Figure 7. Suppression of the HCV- and DEV-PAMP RNA–induced IFNB promoter activation by UPR inducers.

(A–C) Huh7/RFP-LC3 cells were left untreated or treated with 2 mM DTT or 4 μg/ml tunicamycin for 6 hours, and then subjected to quantification of RFP-LC3–labeled puncta structure (scale bars: 10 μm) (A), Western blot analysis of the expressions of indicated proteins (B), or TEM analysis of autophagic vacuoles (C). The asterisk in B indicates the nonspecific background signal. An uncropped image of B is shown in Supplemental Figure 9, right panel. The ratio of autophagy in C was determined as described in Figure 6B. (D) Huh7/RFP-LC3 cells were transfected with the pIFN-β/Fluc promoter, followed by transfection with HCV PAMP RNA. The transfected cells were then treated with DTT or tunicamycin as described in A prior to assessment of IFNB promoter activation.
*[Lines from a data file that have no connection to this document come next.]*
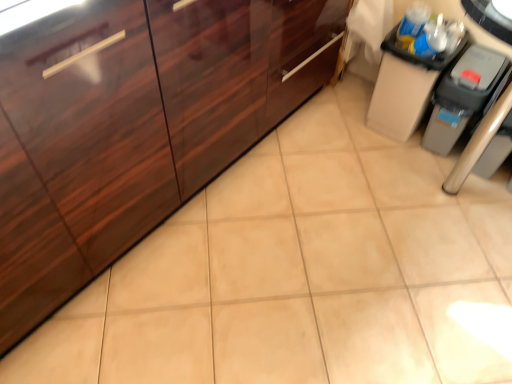
Question: Is glossy wood cabinetry at left, marked as the 1th cabinetry in a left-to-right arrangement, outside of matte black trash can at upper right, acting as the 2th cabinetry starting from the left?

Choices:
 (A) no
 (B) yes

Answer: (B)

Question: From the image's perspective, is glossy wood cabinetry at left, marked as the 1th cabinetry in a left-to-right arrangement, above matte black trash can at upper right, acting as the 2th cabinetry starting from the left?

Choices:
 (A) yes
 (B) no

Answer: (B)

Question: Can you confirm if glossy wood cabinetry at left, the second cabinetry in the right-to-left sequence, is taller than matte black trash can at upper right, positioned as the 1th cabinetry in right-to-left order?

Choices:
 (A) no
 (B) yes

Answer: (B)

Question: Is glossy wood cabinetry at left, marked as the 1th cabinetry in a left-to-right arrangement, turned away from matte black trash can at upper right, acting as the 2th cabinetry starting from the left?

Choices:
 (A) no
 (B) yes

Answer: (A)

Question: Is glossy wood cabinetry at left, the second cabinetry in the right-to-left sequence, wider than matte black trash can at upper right, positioned as the 1th cabinetry in right-to-left order?

Choices:
 (A) no
 (B) yes

Answer: (B)

Question: From their relative heights in the image, would you say glossy wood cabinetry at left, the second cabinetry in the right-to-left sequence, is taller or shorter than matte black trash can at upper right, acting as the 2th cabinetry starting from the left?

Choices:
 (A) tall
 (B) short

Answer: (A)

Question: From the image's perspective, relative to matte black trash can at upper right, positioned as the 1th cabinetry in right-to-left order, is glossy wood cabinetry at left, marked as the 1th cabinetry in a left-to-right arrangement, above or below?

Choices:
 (A) above
 (B) below

Answer: (B)

Question: Is glossy wood cabinetry at left, the second cabinetry in the right-to-left sequence, in front of or behind matte black trash can at upper right, acting as the 2th cabinetry starting from the left, in the image?

Choices:
 (A) front
 (B) behind

Answer: (A)

Question: Is point (10, 238) closer or farther from the camera than point (387, 129)?

Choices:
 (A) closer
 (B) farther

Answer: (A)

Question: Does point (436, 94) appear closer or farther from the camera than point (44, 240)?

Choices:
 (A) farther
 (B) closer

Answer: (A)

Question: From their relative heights in the image, would you say gray plastic trash can at right is taller or shorter than glossy wood cabinetry at left, marked as the 1th cabinetry in a left-to-right arrangement?

Choices:
 (A) tall
 (B) short

Answer: (B)

Question: From the image's perspective, relative to glossy wood cabinetry at left, marked as the 1th cabinetry in a left-to-right arrangement, is gray plastic trash can at right above or below?

Choices:
 (A) below
 (B) above

Answer: (A)

Question: Visually, is gray plastic trash can at right positioned to the left or to the right of glossy wood cabinetry at left, the second cabinetry in the right-to-left sequence?

Choices:
 (A) left
 (B) right

Answer: (B)

Question: Is matte black trash can at upper right, acting as the 2th cabinetry starting from the left, taller or shorter than glossy wood cabinetry at left, the second cabinetry in the right-to-left sequence?

Choices:
 (A) short
 (B) tall

Answer: (A)

Question: Relative to glossy wood cabinetry at left, marked as the 1th cabinetry in a left-to-right arrangement, is matte black trash can at upper right, positioned as the 1th cabinetry in right-to-left order, in front or behind?

Choices:
 (A) front
 (B) behind

Answer: (B)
The fold increase in IFNB promoter of the PAMP RNA–transfected cells was determined by normalization to the basal level of the control RNA–transfected cells. (E) The effects of DTT and tunicamycin on DEV PAMP RNA–mediated IFNB promoter reporter induction were determined as described in D. Data represent mean ± SEM (n = 3) (A, D, and E).